[Study material]:

Start of Block

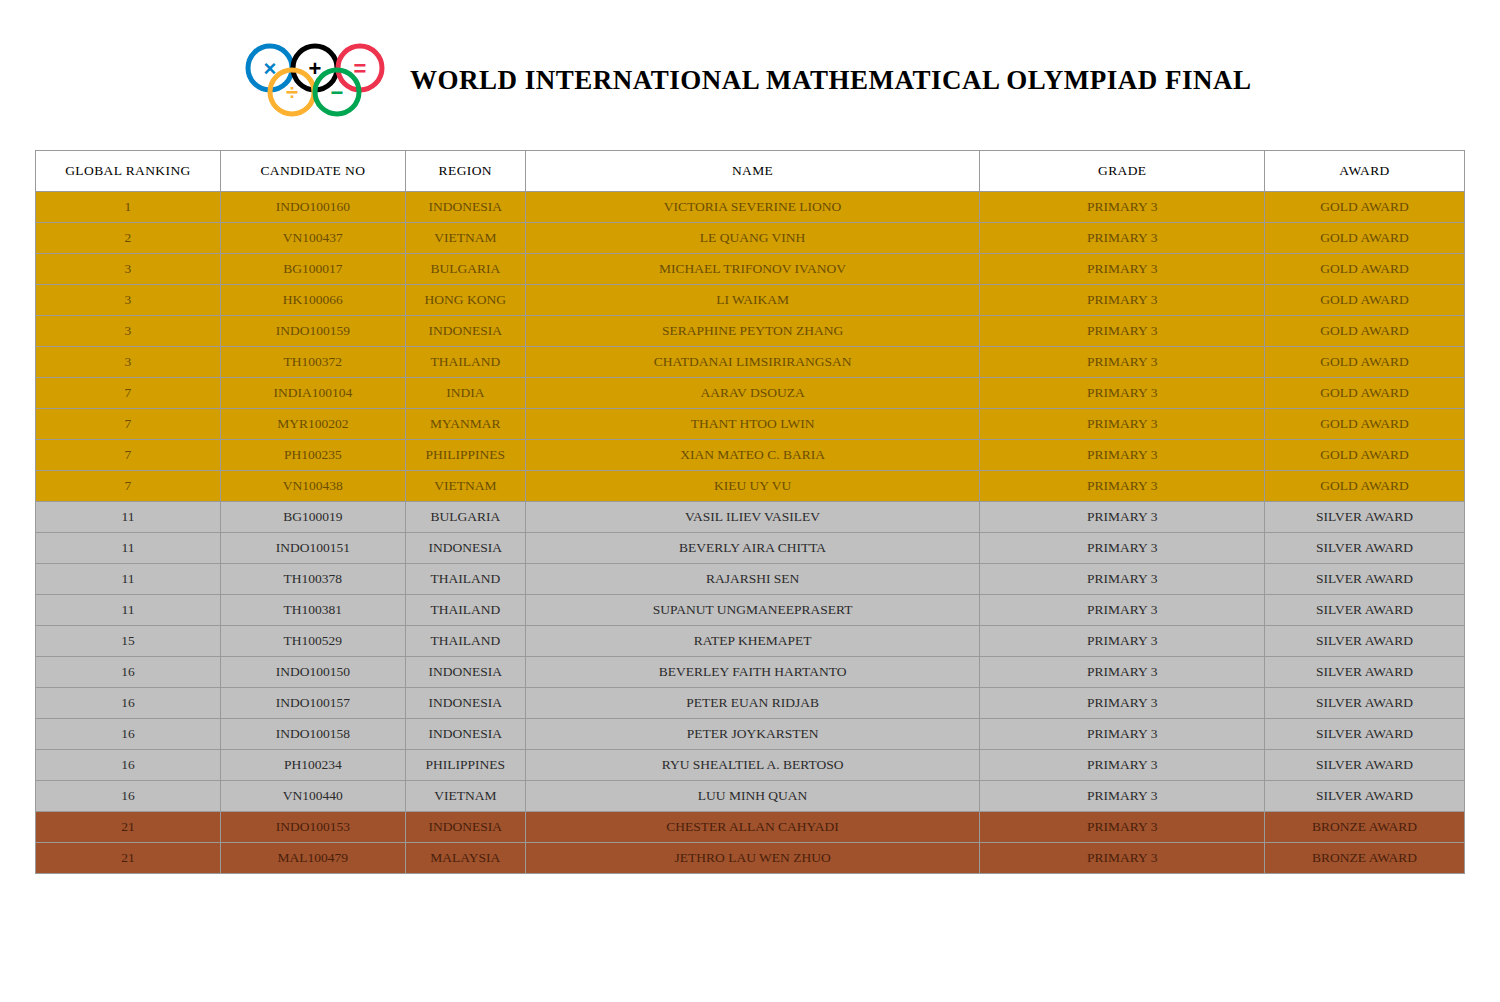× + = ÷ −
WORLD INTERNATIONAL MATHEMATICAL OLYMPIAD FINAL
| GLOBAL RANKING | CANDIDATE NO | REGION | NAME | GRADE | AWARD |
| --- | --- | --- | --- | --- | --- |
| 1 | INDO100160 | INDONESIA | VICTORIA SEVERINE LIONO | PRIMARY 3 | GOLD AWARD |
| 2 | VN100437 | VIETNAM | LE QUANG VINH | PRIMARY 3 | GOLD AWARD |
| 3 | BG100017 | BULGARIA | MICHAEL TRIFONOV IVANOV | PRIMARY 3 | GOLD AWARD |
| 3 | HK100066 | HONG KONG | LI WAIKAM | PRIMARY 3 | GOLD AWARD |
| 3 | INDO100159 | INDONESIA | SERAPHINE PEYTON ZHANG | PRIMARY 3 | GOLD AWARD |
| 3 | TH100372 | THAILAND | CHATDANAI LIMSIRIRANGSAN | PRIMARY 3 | GOLD AWARD |
| 7 | INDIA100104 | INDIA | AARAV DSOUZA | PRIMARY 3 | GOLD AWARD |
| 7 | MYR100202 | MYANMAR | THANT HTOO LWIN | PRIMARY 3 | GOLD AWARD |
| 7 | PH100235 | PHILIPPINES | XIAN MATEO C. BARIA | PRIMARY 3 | GOLD AWARD |
| 7 | VN100438 | VIETNAM | KIEU UY VU | PRIMARY 3 | GOLD AWARD |
| 11 | BG100019 | BULGARIA | VASIL ILIEV VASILEV | PRIMARY 3 | SILVER AWARD |
| 11 | INDO100151 | INDONESIA | BEVERLY AIRA CHITTA | PRIMARY 3 | SILVER AWARD |
| 11 | TH100378 | THAILAND | RAJARSHI SEN | PRIMARY 3 | SILVER AWARD |
| 11 | TH100381 | THAILAND | SUPANUT UNGMANEEPRASERT | PRIMARY 3 | SILVER AWARD |
| 15 | TH100529 | THAILAND | RATEP KHEMAPET | PRIMARY 3 | SILVER AWARD |
| 16 | INDO100150 | INDONESIA | BEVERLEY FAITH HARTANTO | PRIMARY 3 | SILVER AWARD |
| 16 | INDO100157 | INDONESIA | PETER EUAN RIDJAB | PRIMARY 3 | SILVER AWARD |
| 16 | INDO100158 | INDONESIA | PETER JOYKARSTEN | PRIMARY 3 | SILVER AWARD |
| 16 | PH100234 | PHILIPPINES | RYU SHEALTIEL A. BERTOSO | PRIMARY 3 | SILVER AWARD |
| 16 | VN100440 | VIETNAM | LUU MINH QUAN | PRIMARY 3 | SILVER AWARD |
| 21 | INDO100153 | INDONESIA | CHESTER ALLAN CAHYADI | PRIMARY 3 | BRONZE AWARD |
| 21 | MAL100479 | MALAYSIA | JETHRO LAU WEN ZHUO | PRIMARY 3 | BRONZE AWARD |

End of Block

[Task requirements]:
Find the word "BULGARIA" in the material, then list each line that holds it.

[Result]:
| 3 | BG100017 | BULGARIA | MICHAEL TRIFONOV IVANOV | PRIMARY 3 | GOLD AWARD |
| 11 | BG100019 | BULGARIA | VASIL ILIEV VASILEV | PRIMARY 3 | SILVER AWARD |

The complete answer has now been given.